In the records that follow, the lines from the one containing "Connecticut | Real" to the one containing "Kentucky | Real", inclusive, are to be given again exactly.

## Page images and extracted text
══════════════════════════════

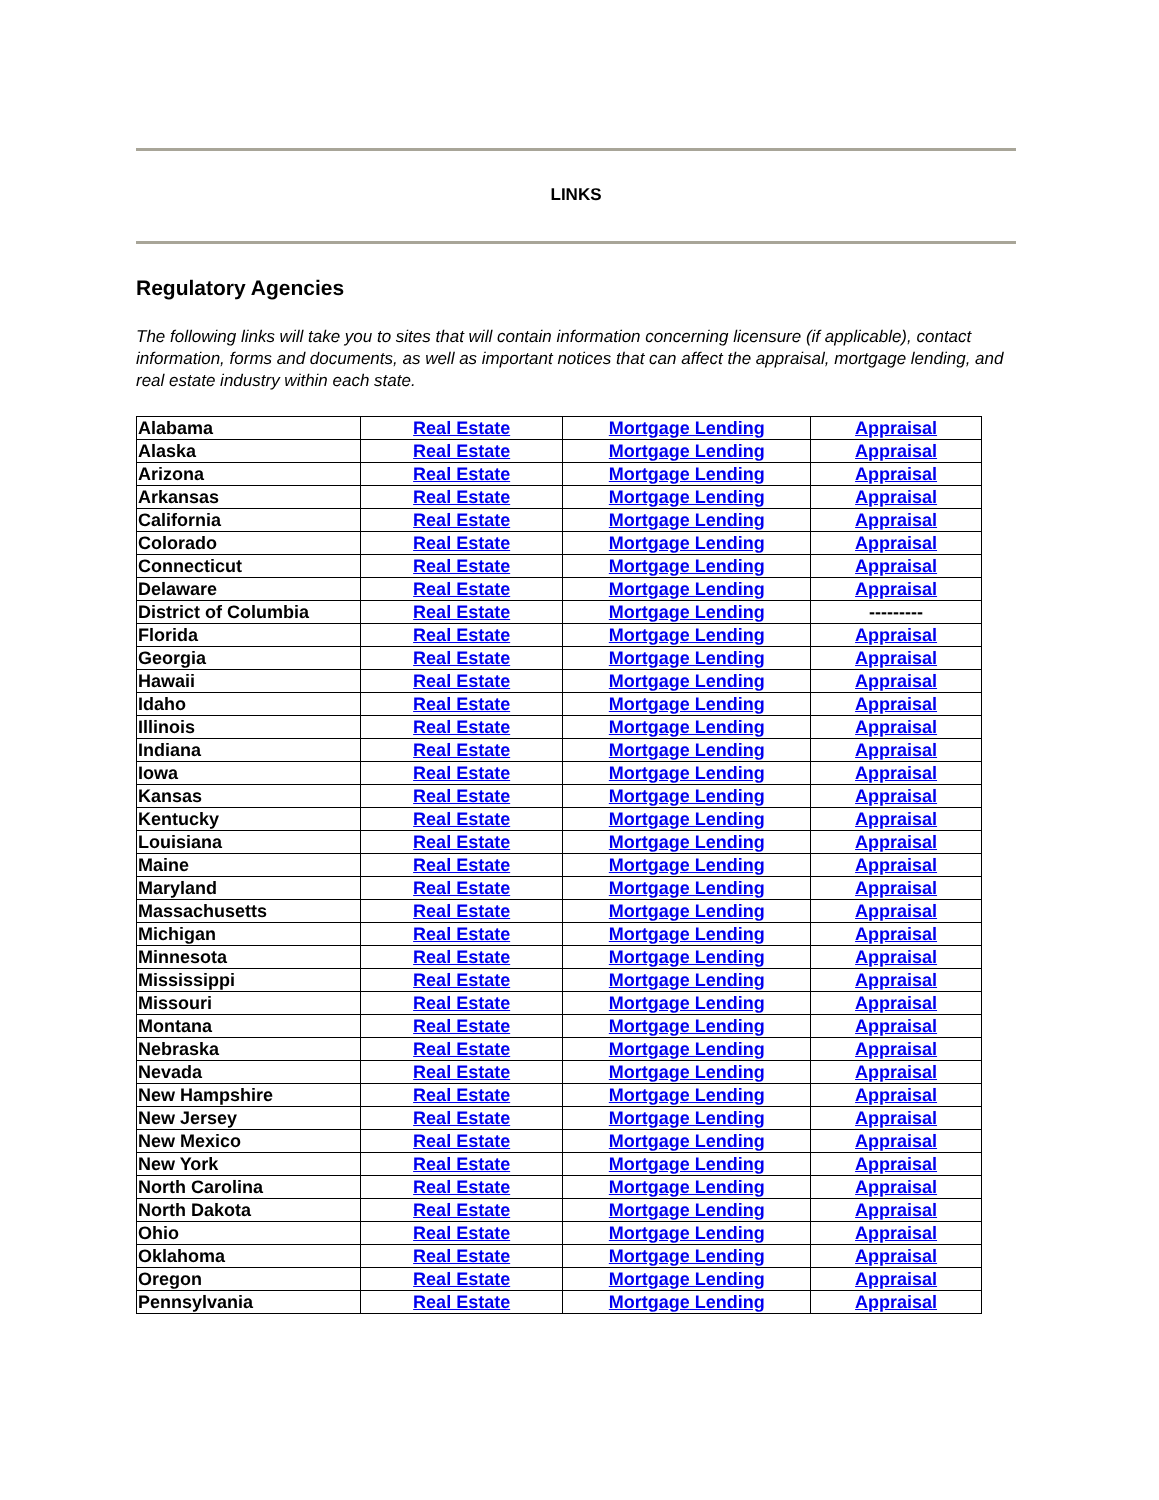LINKS
Regulatory Agencies
The following links will take you to sites that will contain information concerning licensure (if applicable), contact information, forms and documents, as well as important notices that can affect the appraisal, mortgage lending, and real estate industry within each state.
| Alabama | Real Estate | Mortgage Lending | Appraisal |
| Alaska | Real Estate | Mortgage Lending | Appraisal |
| Arizona | Real Estate | Mortgage Lending | Appraisal |
| Arkansas | Real Estate | Mortgage Lending | Appraisal |
| California | Real Estate | Mortgage Lending | Appraisal |
| Colorado | Real Estate | Mortgage Lending | Appraisal |
| Connecticut | Real Estate | Mortgage Lending | Appraisal |
| Delaware | Real Estate | Mortgage Lending | Appraisal |
| District of Columbia | Real Estate | Mortgage Lending | --------- |
| Florida | Real Estate | Mortgage Lending | Appraisal |
| Georgia | Real Estate | Mortgage Lending | Appraisal |
| Hawaii | Real Estate | Mortgage Lending | Appraisal |
| Idaho | Real Estate | Mortgage Lending | Appraisal |
| Illinois | Real Estate | Mortgage Lending | Appraisal |
| Indiana | Real Estate | Mortgage Lending | Appraisal |
| Iowa | Real Estate | Mortgage Lending | Appraisal |
| Kansas | Real Estate | Mortgage Lending | Appraisal |
| Kentucky | Real Estate | Mortgage Lending | Appraisal |
| Louisiana | Real Estate | Mortgage Lending | Appraisal |
| Maine | Real Estate | Mortgage Lending | Appraisal |
| Maryland | Real Estate | Mortgage Lending | Appraisal |
| Massachusetts | Real Estate | Mortgage Lending | Appraisal |
| Michigan | Real Estate | Mortgage Lending | Appraisal |
| Minnesota | Real Estate | Mortgage Lending | Appraisal |
| Mississippi | Real Estate | Mortgage Lending | Appraisal |
| Missouri | Real Estate | Mortgage Lending | Appraisal |
| Montana | Real Estate | Mortgage Lending | Appraisal |
| Nebraska | Real Estate | Mortgage Lending | Appraisal |
| Nevada | Real Estate | Mortgage Lending | Appraisal |
| New Hampshire | Real Estate | Mortgage Lending | Appraisal |
| New Jersey | Real Estate | Mortgage Lending | Appraisal |
| New Mexico | Real Estate | Mortgage Lending | Appraisal |
| New York | Real Estate | Mortgage Lending | Appraisal |
| North Carolina | Real Estate | Mortgage Lending | Appraisal |
| North Dakota | Real Estate | Mortgage Lending | Appraisal |
| Ohio | Real Estate | Mortgage Lending | Appraisal |
| Oklahoma | Real Estate | Mortgage Lending | Appraisal |
| Oregon | Real Estate | Mortgage Lending | Appraisal |
| Pennsylvania | Real Estate | Mortgage Lending | Appraisal |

══════════════════════════════

## Answer to the problem
| Connecticut | Real Estate | Mortgage Lending | Appraisal |
| Delaware | Real Estate | Mortgage Lending | Appraisal |
| District of Columbia | Real Estate | Mortgage Lending | --------- |
| Florida | Real Estate | Mortgage Lending | Appraisal |
| Georgia | Real Estate | Mortgage Lending | Appraisal |
| Hawaii | Real Estate | Mortgage Lending | Appraisal |
| Idaho | Real Estate | Mortgage Lending | Appraisal |
| Illinois | Real Estate | Mortgage Lending | Appraisal |
| Indiana | Real Estate | Mortgage Lending | Appraisal |
| Iowa | Real Estate | Mortgage Lending | Appraisal |
| Kansas | Real Estate | Mortgage Lending | Appraisal |
| Kentucky | Real Estate | Mortgage Lending | Appraisal |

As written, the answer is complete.